Дорогой Макс, пожалуйста извини мое мертвое молчание… Устроить твою книгу в твое отсутствие и мне казалось всегда только рассечением Гордиева узла. К счастию, меня миновала ответственность Александра.[1012] Печатных дел мастера согласились хранить набор до осени; но выяснилось это только вчера, ранее же велись об этом инциденте дипломатические переговоры. Если этот результат утешителен, зато твое участие в «Цветнике Ор» не соответствует ни твоему, ни моему желанию. Давно уже отпечатаны первые листы книги, и что-либо переменить или дополнить в твоем отделе было невозможно, когда я получил твое письмо о «Цветнике». Я нимало не сожалею, что в «Цв<етник>» вошли твои превосходные «киммерийские» сонеты; но мне жаль, что я располагал в момент печатания только двумя из этого цикла («Закатным золотом…» и «Здесь был священный лес»).
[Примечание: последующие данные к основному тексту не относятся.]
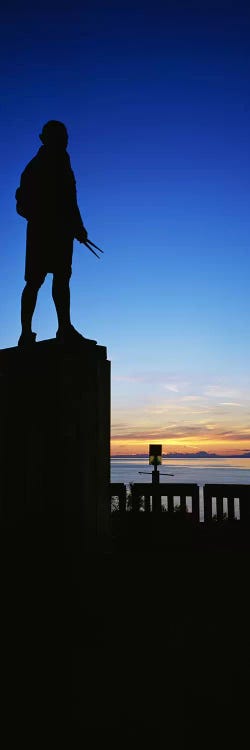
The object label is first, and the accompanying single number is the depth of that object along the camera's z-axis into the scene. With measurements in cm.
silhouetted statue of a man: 631
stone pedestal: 558
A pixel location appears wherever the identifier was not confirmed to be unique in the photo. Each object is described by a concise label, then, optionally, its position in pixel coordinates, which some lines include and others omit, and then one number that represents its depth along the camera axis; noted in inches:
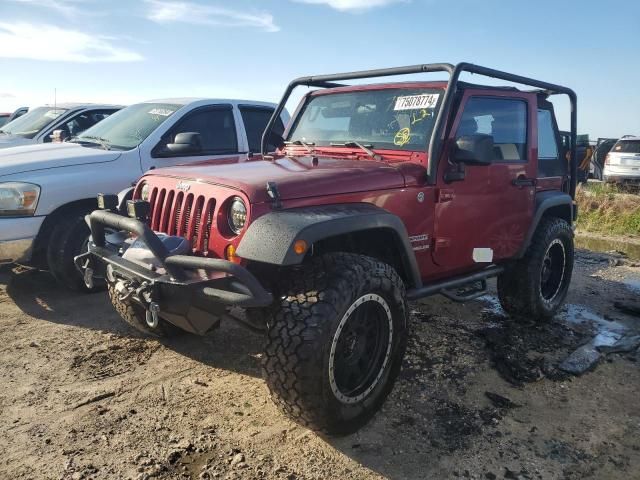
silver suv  559.8
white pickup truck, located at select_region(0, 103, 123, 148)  308.7
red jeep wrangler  104.6
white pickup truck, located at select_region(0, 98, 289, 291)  178.4
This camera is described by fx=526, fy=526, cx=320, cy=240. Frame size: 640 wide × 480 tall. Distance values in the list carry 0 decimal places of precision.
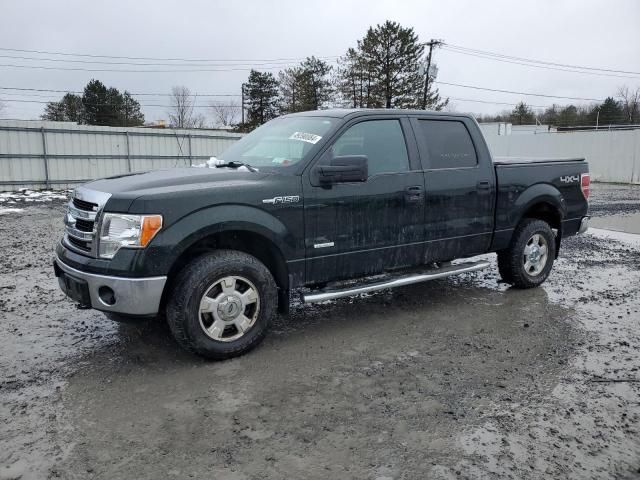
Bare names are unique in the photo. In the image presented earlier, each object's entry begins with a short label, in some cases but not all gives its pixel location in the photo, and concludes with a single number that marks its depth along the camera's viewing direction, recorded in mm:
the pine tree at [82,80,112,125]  51750
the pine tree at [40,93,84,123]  52344
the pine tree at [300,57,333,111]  50438
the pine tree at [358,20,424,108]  44344
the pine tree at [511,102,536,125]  80188
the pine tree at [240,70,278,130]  57281
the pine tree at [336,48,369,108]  44906
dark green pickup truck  3729
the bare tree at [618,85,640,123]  65125
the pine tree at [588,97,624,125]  62688
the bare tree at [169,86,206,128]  71375
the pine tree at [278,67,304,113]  51175
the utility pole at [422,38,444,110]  42719
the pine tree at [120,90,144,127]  54656
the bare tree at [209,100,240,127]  77375
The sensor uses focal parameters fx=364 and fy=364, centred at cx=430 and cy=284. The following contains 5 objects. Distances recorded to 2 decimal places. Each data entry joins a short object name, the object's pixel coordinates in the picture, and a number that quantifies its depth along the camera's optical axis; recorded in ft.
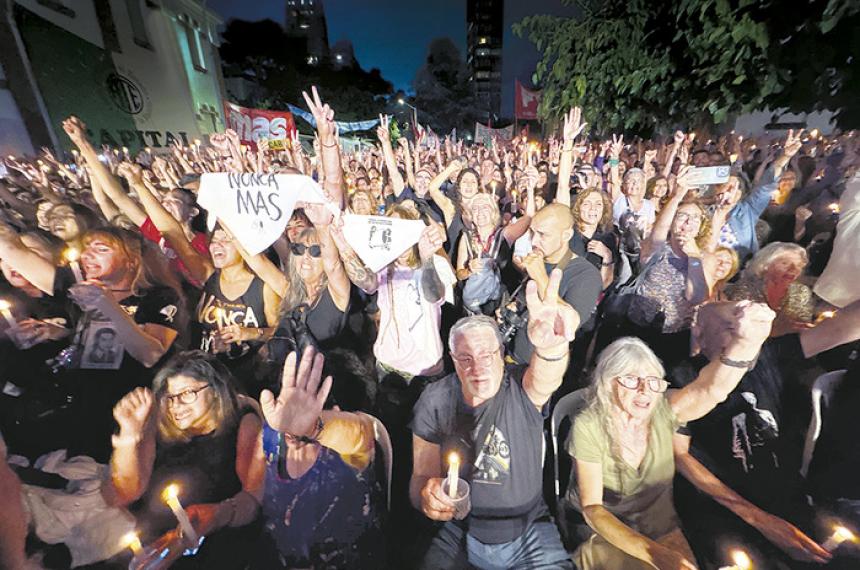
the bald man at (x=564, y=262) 6.82
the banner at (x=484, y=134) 34.68
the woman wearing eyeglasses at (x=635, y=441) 6.19
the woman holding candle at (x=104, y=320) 7.18
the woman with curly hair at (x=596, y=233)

Было уже поздно, когда, благодаря новым сонетам, присланным тобою (которые очень люблю и высоко ценю, кроме вчерашнего Сатурна, весьма, на мой взгляд, сумбурного), и благодаря отсрочке книги, мне явились богатейшие возможности великолепного букета твоих стихов, почти embarras de richesse…[1013] Впрочем, бесполезно долго обсуждать совершившийся факт. Я ни в чем не виноват перед тобой (вина в сроках и обстоятельствах) – кроме произвола, выразившегося в наименовании твоих двух сонетов «Киммерийскими Сумерками»[1014] (мне очень нравится это соединение и кажется соответственным и выразительным), и, быть может, отчасти произвольного выбора той редакции их из многочисленных твоих вариантов, которая представляется мне наиболее безупречною формально. За это прости дружески.
Ни о чем внутреннем и сердечном писать не в силах. Будем любить друг друга нашею лучшею верой друг в друга, не сводя балансов преждевременно. Ибо, как говорит Ангел в «Евдокии», хороший домохозяин считает прибыли по завершении предприятия.[1015] Итак, до свидания, любимый друг, приветствуй от меня Маргариту и дай ей прилагаемые новые сонеты из «Золотых Завес»,[1016] а также прими благодарность за твой очаровательный поэтический привет «Орам».
Совместная жизнь Волошина и Сабашниковой в Москве и затем, в последней декаде мая, в Богдановщине (имение Сабашниковых в Смоленской губернии) изменения в тот характер их взаимоотношений, который определился к весне 1907 г., не внесла, равно как и временное расставание Маргариты с четой Ивановых не умалило напряженности внутри упорно лелеемого и творимого «трио». «Аморя здесь страшно мается и страдает, не получая писем от Ивановых, и все стремится назад в Петербург ‹…› Аморя все мечтает о квартире рядом с Ивановыми», – сообщал Волошин матери 3 мая.